Departments and Schools
The College of Medicine has seven basic science departments that include Biochemistry and Molecular Biology, Cellular and Molecular Physiology, Comparative Medicine, Microbiology and Immunology, Neural and Behavioral Sciences, Pharmacology, and Public Health Sciences. Additionally, a number of other departments house basic scientists and physician-scientists that train graduate students. These include: Anesthesiology, Dermatology, Medicine, Neurology, Neurosurgery, Obstetrics and Gynecology, Ophthalmology, Orthopaedics, Pathology, Pediatrics, Physical Medicine and Rehabilitation, Psychiatry and Surgery.
At the College of Medicine, there are no department-based graduate programs, with the exception of Public Health Sciences. The following represent the integrative doctoral programs at the College of Medicine:
The doctoral degree in Anatomy provides coursework to help students achieve advanced understanding of specific knowledge related to human anatomic sciences, including medical gross anatomy, human embryology and human microscopic anatomy.
The doctoral degree program in Biomedical Sciences (BMS), with its options in Biochemistry and Molecular Genetics, Translational Therapeutics, Cellular and Integrative Physiology, and Virology and Immunology, is a nationally and internationally recognized interdisciplinary graduate program that provides students curricular and research training with a unique focus on human health and disease. Students receive rigorous training that provides the skills necessary to be leaders in biomedical research and other endeavors including business, education, law, journalism, and public policy.
The doctoral degree program in Biostatistics focuses on preparing students to develop new means of uncovering key scientific discoveries using cutting edge analytical and bioinformatics. Technological advances in areas such as imaging, high throughput omics, and electronic medical records constantly add demand for graduate training in Biostatistics.
The doctoral degree program in Neuroscience brings together scientists from different basic and clinical disciplines to focus on the nervous system. Some researchers seek to clarify the development or function of the brain at the cellular, molecular, or genetic levels. Others seek to understand how the nervous system processes information, controls autonomic functions, regulates states of consciousness, or determines behavior. Still others search for the means to diagnose, prevent, and successfully treat malignant brain tumors, congenital and acquired brain diseases, neurodegenerative diseases, or dysfunctions caused by pathologic states in brain structure.
Public Health Sciences offers the following degrees: Master of Public Health (MPH), Doctor of Public health (DrPH), Master’s degree in Public Health Sciences and Homeland Security – Public Health Preparedness. As a national leader in research, education and outreach, the Department of Public Health Sciences aims to advance theory and practice that prepares future public health professionals, improves population health, and reduces health disparities across communities in Pennsylvania, the nation, and internationally.
Penn State College of Medicine Career Services assists graduate students in preparing for and pursuing meaningful and rewarding careers through a comprehensive array of programs and services. The College has a full-time career counselor dedicated to assisting graduate students.
Graduate Student Association
The Graduate Student Association (GSA) is a group of students made up of elected and appointed students who help run student life at Penn State College of Medicine. The GSA helps to facilitate communication between the student body and program administration, as well as coordinate events such as the annual Research Forum to provide educational opportunities for all members of the Penn State College of Medicine community.

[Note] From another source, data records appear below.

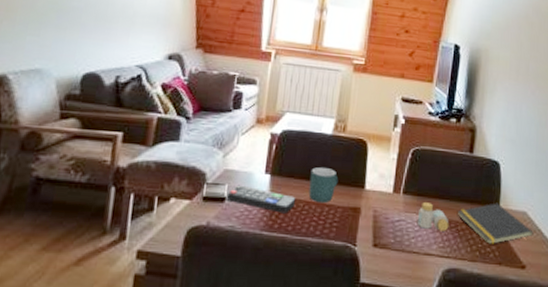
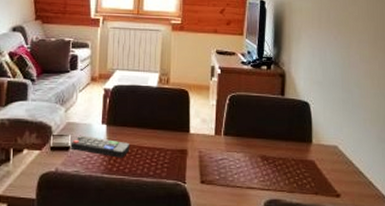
mug: present [308,167,339,202] -> none [141,116,166,146]
pill bottle: present [417,202,449,231] -> none [238,142,267,167]
notepad: present [458,203,534,244] -> none [275,139,345,176]

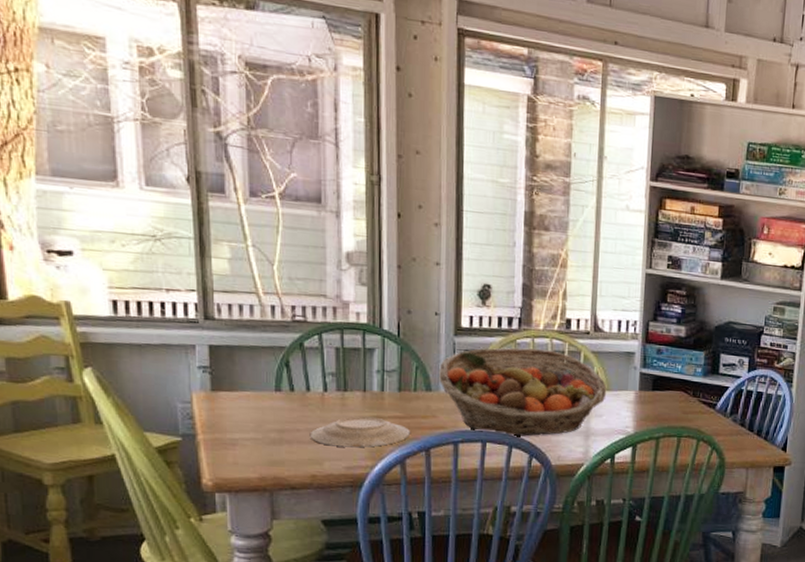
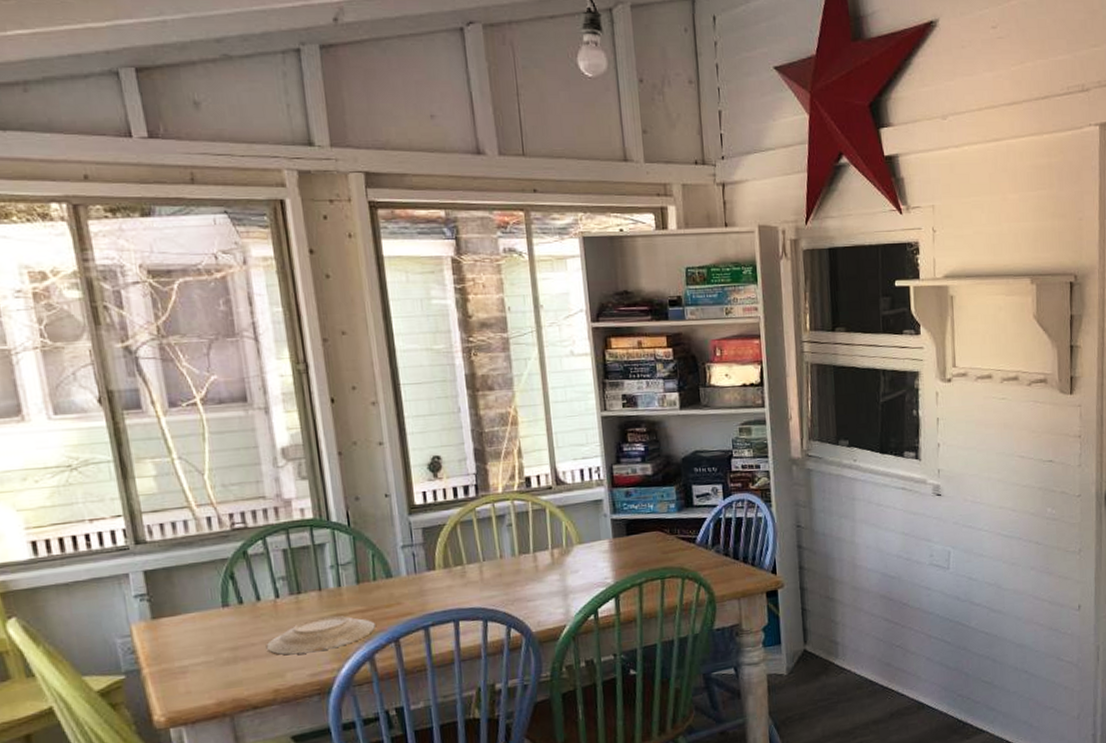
fruit basket: present [438,347,607,437] -> none [396,512,580,611]

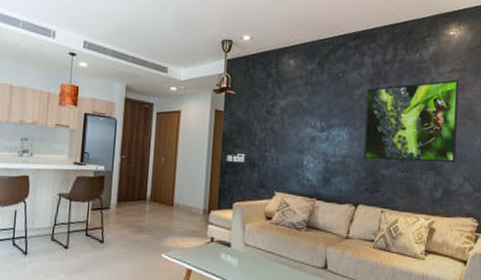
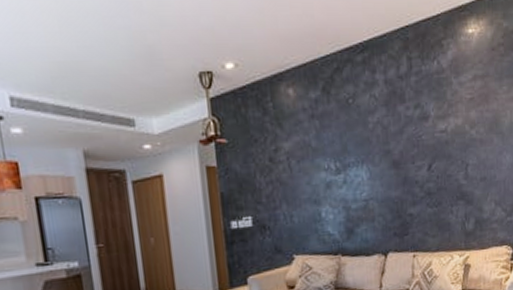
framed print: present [364,79,460,163] -> none [383,88,486,199]

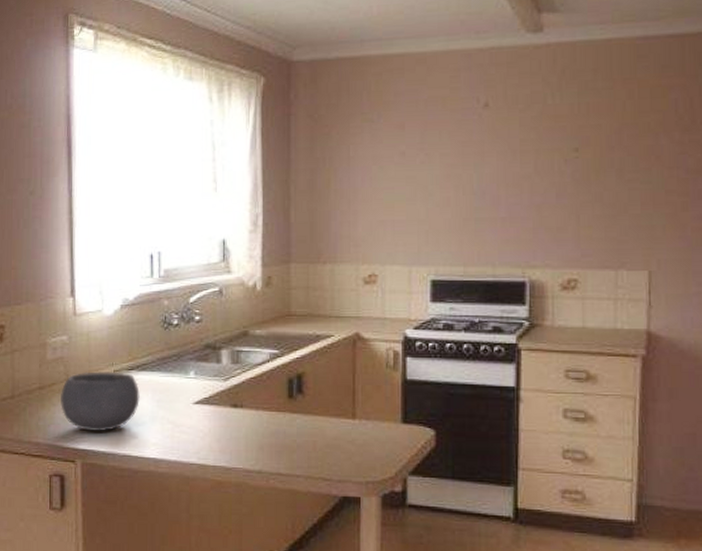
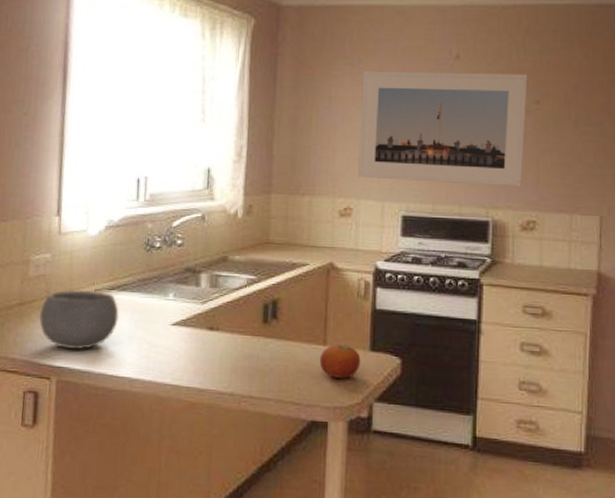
fruit: none [349,417,392,453] -> present [319,344,361,379]
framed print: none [382,120,565,244] -> present [358,71,527,187]

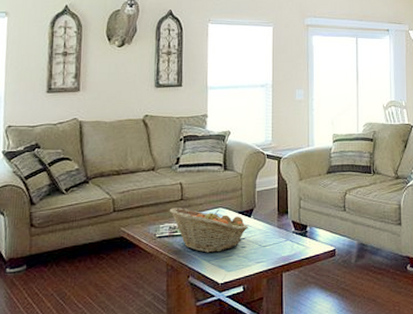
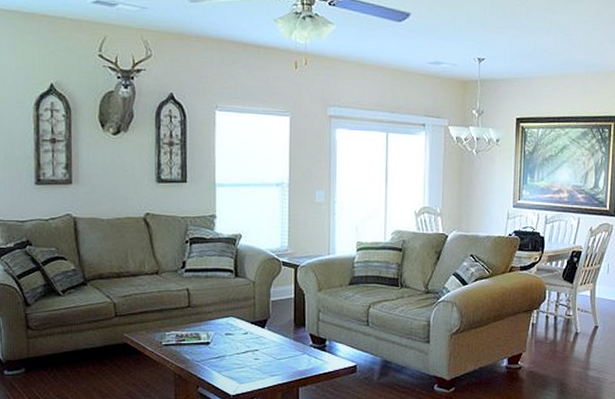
fruit basket: present [169,207,248,253] -> none [175,315,262,363]

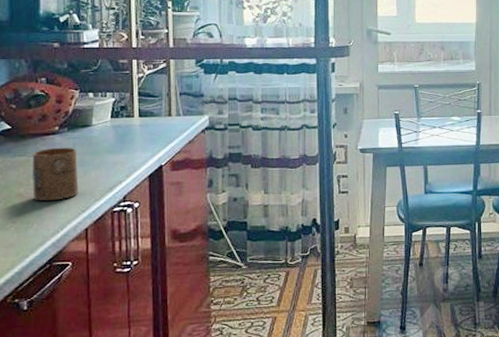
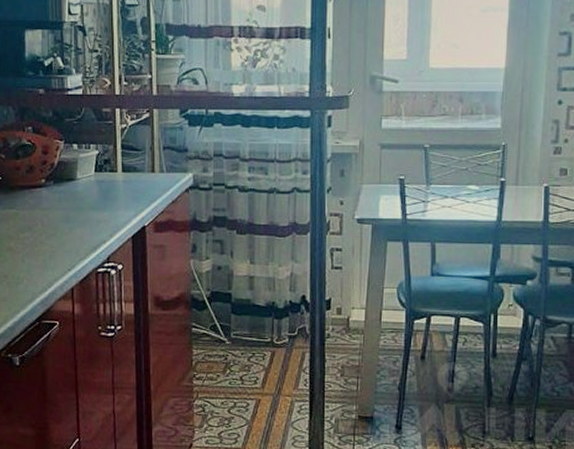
cup: present [33,147,79,202] -> none [22,201,65,257]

Members of the GSA also try to help new students adjust to graduate school life through social and academic services.
Office of Diversity and Inclusion
Penn State Health and Penn State College of Medicine address diversity and inclusion from a measurable, strategic perspective that includes, as a foundation, equal employment regulatory compliance. Our commitment is communicated in the University's diversity statement, which provides the foundation for our initiatives, as well as in our campus' mission and vision statements on diversity, equity and inclusion. Penn State Health and Penn State College of Medicine are change agents and leaders in Hershey and the surrounding communities, promoting diversity and inclusion as a way to make the educational, work and local communities better and our businesses more successful.
Student Mental Health and Counseling
The Office of Student Mental Health and Counseling (OSMHC) is designed to meet the needs of Penn State College of Medicine students with compassion, honesty, and confidentiality. All issues are taken seriously – no problem is “too small” to talk about. This includes crisis and support services.
University Manor is a housing complex situation on the campus of the Penn State College of Medicine and which graduate students can live.
Healthcare is available to students and their immediate families through Student Health Services. Student Health is a division of the Department of Family and Community Medicine at Milton S. Hershey Medical Center, Penn State College of Medicine.
Core Facilities and Research Resources
Penn State College of Medicine has shared-service core research facilities that provide specialized instrumentation and analytical services for the conduct of basic, clinical, and translational research. These include, but are not limited to, flow cytometry, genomic analysis, imaging, informatics and data analysis, mass spectrometry and proteomics, pathology and specimen processing, drug discovery, supply center, transgenics and animal services.